Your goal
Your answer must consist of every line from the data below that includes the word "Matin".

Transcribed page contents

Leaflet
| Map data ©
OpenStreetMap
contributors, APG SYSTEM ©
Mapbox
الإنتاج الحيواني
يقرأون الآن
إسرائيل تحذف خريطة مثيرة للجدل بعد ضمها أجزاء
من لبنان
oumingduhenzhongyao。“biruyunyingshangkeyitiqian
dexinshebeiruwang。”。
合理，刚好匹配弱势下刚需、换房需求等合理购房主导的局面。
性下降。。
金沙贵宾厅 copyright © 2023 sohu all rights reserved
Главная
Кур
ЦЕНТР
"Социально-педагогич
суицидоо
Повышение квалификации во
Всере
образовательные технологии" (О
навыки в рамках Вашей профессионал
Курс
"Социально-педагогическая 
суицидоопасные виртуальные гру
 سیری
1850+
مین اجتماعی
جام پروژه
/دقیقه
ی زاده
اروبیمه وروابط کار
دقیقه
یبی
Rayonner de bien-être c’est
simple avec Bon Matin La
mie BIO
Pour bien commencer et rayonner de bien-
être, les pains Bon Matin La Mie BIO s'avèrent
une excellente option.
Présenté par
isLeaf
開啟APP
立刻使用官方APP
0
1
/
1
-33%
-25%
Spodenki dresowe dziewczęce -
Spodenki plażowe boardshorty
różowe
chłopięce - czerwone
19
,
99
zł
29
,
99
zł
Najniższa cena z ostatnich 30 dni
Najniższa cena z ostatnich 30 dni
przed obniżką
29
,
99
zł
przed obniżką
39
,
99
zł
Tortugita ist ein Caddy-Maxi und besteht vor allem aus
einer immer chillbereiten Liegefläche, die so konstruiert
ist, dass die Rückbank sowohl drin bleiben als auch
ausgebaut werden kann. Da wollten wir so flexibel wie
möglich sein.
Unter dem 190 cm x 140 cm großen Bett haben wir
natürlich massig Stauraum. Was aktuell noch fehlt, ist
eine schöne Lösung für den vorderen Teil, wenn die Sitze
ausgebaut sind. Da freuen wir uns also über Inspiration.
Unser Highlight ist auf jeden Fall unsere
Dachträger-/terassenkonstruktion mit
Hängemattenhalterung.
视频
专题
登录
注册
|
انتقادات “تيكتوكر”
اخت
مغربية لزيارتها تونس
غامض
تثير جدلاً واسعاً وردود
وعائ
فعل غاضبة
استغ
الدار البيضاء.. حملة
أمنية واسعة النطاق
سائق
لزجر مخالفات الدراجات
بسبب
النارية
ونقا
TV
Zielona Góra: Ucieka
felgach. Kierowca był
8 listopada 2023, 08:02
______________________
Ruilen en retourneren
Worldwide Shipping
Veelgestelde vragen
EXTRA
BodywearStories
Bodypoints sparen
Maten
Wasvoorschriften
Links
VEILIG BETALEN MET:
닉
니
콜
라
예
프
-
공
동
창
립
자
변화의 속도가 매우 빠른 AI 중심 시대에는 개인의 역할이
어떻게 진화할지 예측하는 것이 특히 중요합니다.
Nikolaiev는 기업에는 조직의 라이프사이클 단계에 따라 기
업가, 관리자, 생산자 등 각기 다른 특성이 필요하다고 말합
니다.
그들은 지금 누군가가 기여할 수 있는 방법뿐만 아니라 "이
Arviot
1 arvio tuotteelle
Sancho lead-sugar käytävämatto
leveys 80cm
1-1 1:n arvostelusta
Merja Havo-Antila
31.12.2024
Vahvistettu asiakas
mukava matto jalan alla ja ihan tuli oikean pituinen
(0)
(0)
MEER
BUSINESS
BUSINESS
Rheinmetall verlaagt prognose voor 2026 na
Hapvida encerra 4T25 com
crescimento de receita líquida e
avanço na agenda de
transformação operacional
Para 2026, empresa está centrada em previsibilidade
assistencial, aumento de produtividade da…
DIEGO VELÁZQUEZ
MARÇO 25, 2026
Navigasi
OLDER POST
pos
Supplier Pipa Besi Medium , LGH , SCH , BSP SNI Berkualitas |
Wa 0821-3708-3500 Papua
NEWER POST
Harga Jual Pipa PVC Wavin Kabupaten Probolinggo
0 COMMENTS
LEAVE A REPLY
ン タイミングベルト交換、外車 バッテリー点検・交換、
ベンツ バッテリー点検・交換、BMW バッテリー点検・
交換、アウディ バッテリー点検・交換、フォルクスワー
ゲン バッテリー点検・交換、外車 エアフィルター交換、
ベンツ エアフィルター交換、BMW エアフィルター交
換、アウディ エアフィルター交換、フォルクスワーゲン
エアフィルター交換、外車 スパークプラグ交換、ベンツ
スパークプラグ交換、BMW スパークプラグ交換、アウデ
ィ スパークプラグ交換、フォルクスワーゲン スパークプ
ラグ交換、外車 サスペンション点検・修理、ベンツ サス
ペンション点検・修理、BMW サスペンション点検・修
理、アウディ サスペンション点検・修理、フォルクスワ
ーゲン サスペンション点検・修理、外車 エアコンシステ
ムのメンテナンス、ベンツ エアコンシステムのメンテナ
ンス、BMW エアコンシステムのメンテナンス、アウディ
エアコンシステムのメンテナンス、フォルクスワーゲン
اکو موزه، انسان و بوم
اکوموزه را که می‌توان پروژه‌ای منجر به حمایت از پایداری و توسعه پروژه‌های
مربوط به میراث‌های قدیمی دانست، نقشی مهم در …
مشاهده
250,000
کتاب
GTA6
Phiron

Written answer
simple avec Bon Matin La
être, les pains Bon Matin La Mie BIO s'avèrent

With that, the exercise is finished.